> **Task instructions**:
1 - In the forum thread about the oil filter adapter, can you print the passage that opens with the words containing "I was looking at it today" and closes with "(Oct 10, 2003)"?
2 - Could you carry on the forum thread about the oil filter bypass adapter from the point where it stops?

> **Page text**:
↓↓↓

Just a heads up, I was looking at it over at Jeg's and noticed it might be a Bypass adapter that required both side to be connected together for oil to pass through the filter.

Bob


----------



## guest2 (Dec 27, 2003)

Bob
I hope if your observations are correct you're not too late! He did post that install thread 6 months ago!


----------



## MGM (Sep 16, 2003)

Yeah that would just suck.... I hope he caught it during install.

I was looking at it today thinking of getting one and it dawned on me the ports have to be connected together for there to be flow through the adapter into the filter.

It can be drilled between the sides no problem to work as he has it but if it is not drilled From what I can see there will be no flow through the filter at all with out the ports connected together.


----------



## tjw in kans (Oct 10, 2003)

↑↑↑

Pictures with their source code
↓↓↓

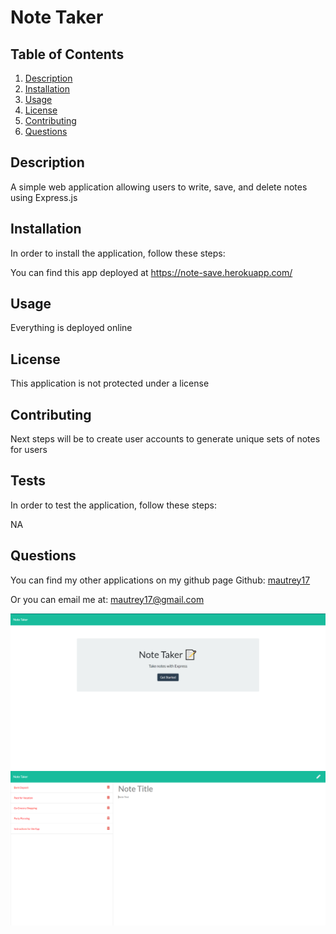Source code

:# Note Taker




## Table of Contents
1. [Description](#Description)
2. [Installation](#Installation)
3. [Usage](#Usage)
4. [License](#License)
5. [Contributing](#Contributing)
6. [Questions](#Questions)

## Description
A simple web application allowing users to write, save, and delete notes using Express.js

## Installation
In order to install the application, follow these steps: 

You can find this app deployed at https://note-save.herokuapp.com/

## Usage
Everything is deployed online

## License
This application is not protected under a license

## Contributing
Next steps will be to create user accounts to generate unique sets of notes for users

## Tests
In order to test the application, follow these steps:

NA

## Questions
You can find my other applications on my github page
Github: [mautrey17](https://github.com/mautrey17) 

Or you can email me at: mautrey17@gmail.com

![alt text](/public/images/indexScreenShot.png)
![alt text](/public/images/notesScreenShot.png)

↑↑↑

> **Task results**:
1 -
I was looking at it today thinking of getting one and it dawned on me the ports have to be connected together for there to be flow through the adapter into the filter.

It can be drilled between the sides no problem to work as he has it but if it is not drilled From what I can see there will be no flow through the filter at all with out the ports connected together.


----------



## tjw in kans (Oct 10, 2003)

2 -
mgm, if i remember correctly from six months ago, the adapter was predrilled and had a bypass valve built in to let the oil flow into the outer holes of the filter and a return hole to let it flow back to the center and return to the engine. i have used it 30 hours, but you have made me nervous rethinking about this. i have seen oil coolers on large equipment that have thermal blockouts in the cooler lines to keep the oil from going through the cooler until warm. i have also seen small racing engines with similar adapter that have an oil pressure gauge in one port and an oil temp gauge in the other port. i am by no means an expert on this but wouldnt the oil pressure gauge peg if there wasnt any flow? let me hear your thoughts because i am still nervous. i cant look at the adapter until the weekend because the tractor is parked in the country.


----------



## Ingersoll444 (Sep 17, 2003)

nope the guage would still only go to the total PSI not peg. Chjeck it out though, just to be safe.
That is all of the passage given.